▶ **Stored entries**:
[Start of Attachment]

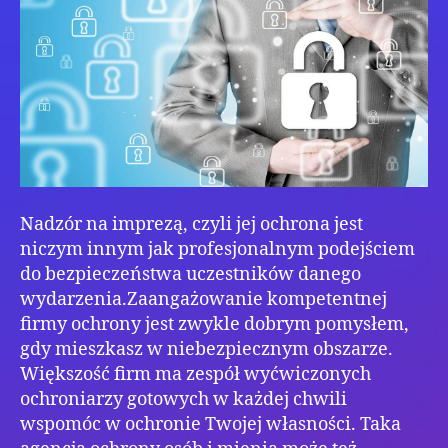
Nadzór na imprezą, czyli jej ochrona jest
niczym innym jak profesjonalnym podejściem
do bezpieczeństwa uczestników danego
wydarzenia.Zaangażowanie kompetentnej
firmy ochrony jest zwykle dobrym pomysłem,
gdy mieszkasz w niebezpiecznym obszarze.
Większość firm ma zespół wyćwiczonych
ochroniarzy gotowych w każdej chwili
wspomóc w ochronie Twojej własności. Taka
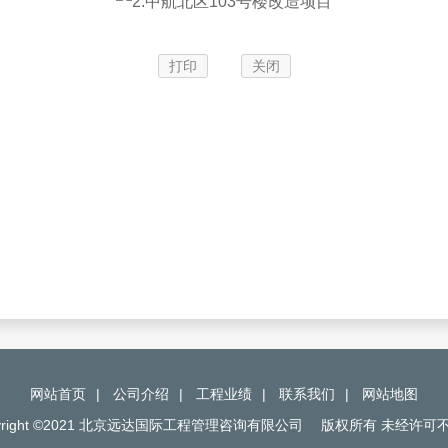
打印
关闭
网站首页
|
公司介绍
|
工程业绩
|
联系我们
|
网站地图
pyright ©2021 北京远达国际工程管理咨询有限公司
版权所有 未经许可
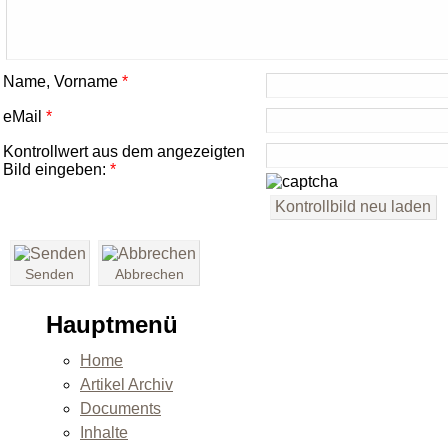
Name, Vorname
*
eMail
*
Kontrollwert aus dem angezeigten
Bild eingeben:
*
Senden
Abbrechen
Hauptmenü
Home
Artikel Archiv
Documents
Inhalte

[End of Attachment]

Output the data exactly. Leave every picture out.

Nadzór na imprezą, czyli jej ochrona jest
niczym innym jak profesjonalnym podejściem
do bezpieczeństwa uczestników danego
wydarzenia.Zaangażowanie kompetentnej
firmy ochrony jest zwykle dobrym pomysłem,
gdy mieszkasz w niebezpiecznym obszarze.
Większość firm ma zespół wyćwiczonych
ochroniarzy gotowych w każdej chwili
wspomóc w ochronie Twojej własności. Taka
打印
关闭
网站首页
|
公司介绍
|
工程业绩
|
联系我们
|
网站地图
pyright ©2021 北京远达国际工程管理咨询有限公司
版权所有 未经许可
Name, Vorname
*
eMail
*
Kontrollwert aus dem angezeigten
Bild eingeben:
*
Senden
Abbrechen
Hauptmenü
Home
Artikel Archiv
Documents
Inhalte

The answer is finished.